Pakistan : évacuation des huit personnes, dont six enfants, bloquées dans une cabine téléphérique

  • Les six écoliers ont été coincés avec deux adultes pendant plus de 12 heures mardi après la panne de leur télécabine dans la verdoyante vallée d'Allai
  • Les autorités ont annoncé mercredi la fermeture de tous les dispositifs de ce type pendant une semaine dans la province du Khyber Pakhtunkhwa, où s'est produit l'incident, le temps qu'ils soient inspectés

PASHTO: Des hélicoptères militaires et des commandos pakistanais ont sauvé huit personnes, dont six écoliers, bloquées depuis des heures dans une cabine de téléphérique artisanal suspendue au-dessus d'un profond ravin, dans une région montagneuse et isolée du nord-ouest du Pakistan.

Les six écoliers ont été coincés avec deux adultes pendant plus de 12 heures mardi après la panne de leur télécabine dans la verdoyante vallée d'Allai, une région montagneuse et isolée, avant d'être sauvés en soirée par des hélicoptères militaires et des experts en tyrolienne.

Ils étaient sur le chemin de l'école, où trois d'entre eux devaient recevoir leurs résultats de fin d'année, quand deux des trois câbles actionnant la cabine ont cédé, l'arrêtant à plus de 300 m au-dessus du précipice.

"Quand l'incident a eu lieu, j'ai tout oublié. Tout ce dont je me rappelais, c'était ma mère et Dieu", a raconté à l'AFP l'un d'entre eux, dénommé Niaz Muhammad, 18 ans, et originaire du village de Pashto.

Mercredi, Niaz et ses deux camarades ont marché pendant deux heures sur un sentier rocailleux pour rejoindre leur école et découvrir qu'ils avaient réussi leurs examens, avant d'être à nouveau examinés par des médecins.

Certains des passagers du téléphérique de fortune ont expliqué à l'AFP avoir plusieurs fois perdu tout espoir et avoir envisagé en sauter.

"Certains des enfants étaient très frustrés et ont pensé à sauter, mais les passagers plus âgés nous ont donné confiance", a rapporté Rizwan Ullah, 15 ans.

"Quand la télécabine a tournoyé, nous étions terrifiés et nous avons commencé à réciter le Coran et à nous encourager pour ne pas sauter", a-t-il ajouté.
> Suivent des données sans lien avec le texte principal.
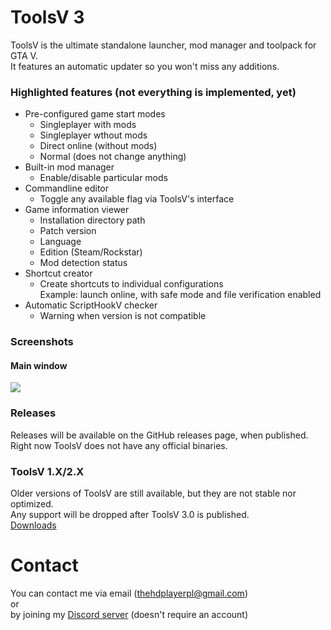 # ToolsV 3
ToolsV is the ultimate standalone launcher, mod manager and toolpack for GTA V.  
It features an automatic updater so you won't miss any additions. 

### Highlighted features (not everything is implemented, yet)
* Pre-configured game start modes
  * Singleplayer with mods
  * Singleplayer wthout mods
  * Direct online (without mods)
  * Normal (does not change anything)
* Built-in mod manager
  * Enable/disable particular mods
* Commandline editor
  * Toggle any available flag via ToolsV's interface
* Game information viewer
  * Installation directory path
  * Patch version
  * Language
  * Edition (Steam/Rockstar)
  * Mod detection status
* Shortcut creator
  * Create shortcuts to individual configurations  
  Example: launch online, with safe mode and file verification enabled
* Automatic ScriptHookV checker
  * Warning when version is not compatible

### Screenshots
#### Main window
<img src="https://i.imgur.com/UZL5IhW.png"/>

### Releases
Releases will be available on the GitHub releases page, when published.  
Right now ToolsV does not have any official binaries.

### ToolsV 1.X/2.X
Older versions of ToolsV are still available, but they are not stable nor optimized.  
Any support will be dropped after ToolsV 3.0 is published.  
[Downloads](https://mega.nz/#F!ApMHzSoC!pXO_Uonbehx8qwFZ3Rn9aw)

# Contact
You can contact me via email (thehdplayerpl@gmail.com)  
or  
by joining my [Discord server](https://discord.gg/4JM9p2D) (doesn't require an account)
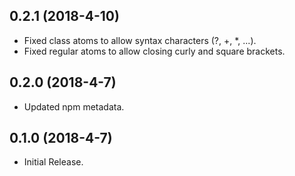 ## 0.2.1 (2018-4-10)

- Fixed class atoms to allow syntax characters (?, +, *, ...).
- Fixed regular atoms to allow closing curly and square brackets.

## 0.2.0 (2018-4-7)

- Updated npm metadata.

## 0.1.0 (2018-4-7)

- Initial Release.
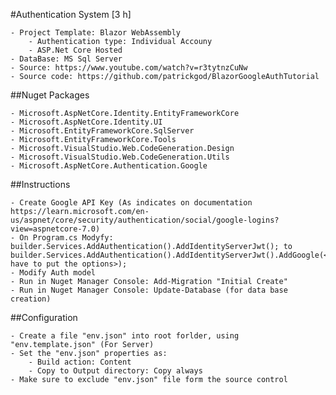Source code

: ﻿#Authentication System [3 h]

	- Project Template: Blazor WebAssembly
		- Authentication type: Individual Accouny
		- ASP.Net Core Hosted
	- DataBase: MS Sql Server
	- Source: https://www.youtube.com/watch?v=r3tytnzCuNw
	- Source code: https://github.com/patrickgod/BlazorGoogleAuthTutorial


##Nuget Packages

	- Microsoft.AspNetCore.Identity.EntityFrameworkCore
	- Microsoft.AspNetCore.Identity.UI
	- Microsoft.EntityFrameworkCore.SqlServer
	- Microsoft.EntityFrameworkCore.Tools
	- Microsoft.VisualStudio.Web.CodeGeneration.Design
	- Microsoft.VisualStudio.Web.CodeGeneration.Utils
	- Microsoft.AspNetCore.Authentication.Google

##Instructions

	- Create Google API Key (As indicates on documentation https://learn.microsoft.com/en-us/aspnet/core/security/authentication/social/google-logins?view=aspnetcore-7.0)
	- On Program.cs Modyfy: builder.Services.AddAuthentication().AddIdentityServerJwt(); to builder.Services.AddAuthentication().AddIdentityServerJwt().AddGoogle(<you have to put the options>);
	- Modify Auth model
	- Run in Nuget Manager Console: Add-Migration "Initial Create"
	- Run in Nuget Manager Console: Update-Database (for data base creation)

##Configuration

	- Create a file "env.json" into root forlder, using "env.template.json" (For Server)
	- Set the "env.json" properties as:
		- Build action: Content
		- Copy to Output directory: Copy always
	- Make sure to exclude "env.json" file form the source control
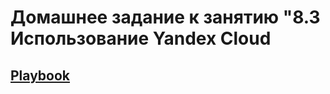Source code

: # Домашнее задание к занятию "8.3 Использование Yandex Cloud

## [Playbook](https://github.com/develtime/ansible/tree/main/8.3)

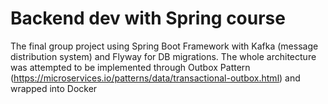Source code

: # Backend dev with Spring course

The final group project using Spring Boot Framework with Kafka (message distribution system) and Flyway for DB migrations. The whole architecture was attempted to be implemented through Outbox Pattern (https://microservices.io/patterns/data/transactional-outbox.html) and
wrapped into Docker
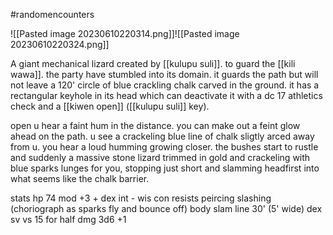 #randomencounters 

![[Pasted image 20230610220314.png]]![[Pasted image 20230610220324.png]]

A giant mechanical lizard created by [[kulupu suli]]. to guard the [[kili wawa]]. the party have stumbled into its domain. it guards the path but will not leave a 120' circle of blue crackling chalk carved in the ground. it has a rectangular keyhole in its head which can deactivate it with a dc 17 athletics check and a [[kiwen open]] ([[kulupu suli]] key).

open
	u hear a faint hum in the distance.
	you can make out a feint glow ahead on the path.
	u see a crackeling blue line of chalk sligtly arced away from u. you hear a loud humming growing closer. the bushes start to rustle and suddenly a massive stone lizard trimmed in gold and crackeling with blue sparks lunges for you, stopping just short and slamming headfirst into what seems like the chalk barrier.

stats
	hp 74
	mod +3
	+ dex int
	- wis con
	resists peircing slashing (choriograph as sparks fly and bounce off)
	body slam line 30' (5' wide) dex sv vs 15 for half dmg 3d6 +1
«Nous avons perdu espoir» 

Tout l'après-midi mardi, des hélicoptères de l'armée ont mené des opérations de reconnaissance à proximité de la cabine.

Un soldat a été descendu dans un harnais pour donner aux occupants de la nourriture, de l'eau et des médicaments, mais le courant d'air causé par les pâles l'a fait toucher le dernier câble retenant la cabine, laquelle a vrillé et tremblé.

"Quand l'hélicoptère est arrivé puis reparti sans nous avoir secourus, nous avons perdu espoir", a indiqué Gul Faraz, un commerçant de 25 ans qui était également dans la cabine.

"Il y a eu des moments où nous avons pensé que nous n'allions pas survivre", a-t-il reconnu.

Les habitants, qui gèrent eux-mêmes le téléphérique, avaient dû recourir aux hauts-parleurs des mosquées pour alerter les autorités de l'autre côté de la vallée, dans cette zone dénuée de toute route ou pont.

Pendant des heures, des villageois et proches rassemblés de part et d'autre du profond ravin, situé à plusieurs heures de toute agglomération, ont fébrilement assisté aux opérations de secours.

Un premier enfant a finalement pu être hélitreuillé au bout de 12 heures, alors que la lumière du jour commençait à décliner. L'hélicoptère de l'armée a ensuite été contraint par les conditions météo et la tombée de la nuit à rentrer à la base.

Des commandos du Special Service Group (SSG) pakistanais, connus sous le nom de "Maroon Berets", et des experts locaux ont alors utilisé le câble retenant la nacelle comme une tyrolienne pour secourir le reste du groupe.

«Héros de la nation»

Les deux adultes ont été les derniers à être récupérés, quelques heures plus tard.

Le Premier ministre, Anwaar-ul-Haq Kakar, a qualifié les sauveteurs de "héros de la nation".

"Un formidable travail d'équipe de l'armée, des services de secours, des autorités locales et de la population", a-t-il salué sur X (anciennement Twitter).

Niaz a le sentiment qu'une "seconde vie" lui a été accordée. "C'était le moment le plus terrifiant de ma vie".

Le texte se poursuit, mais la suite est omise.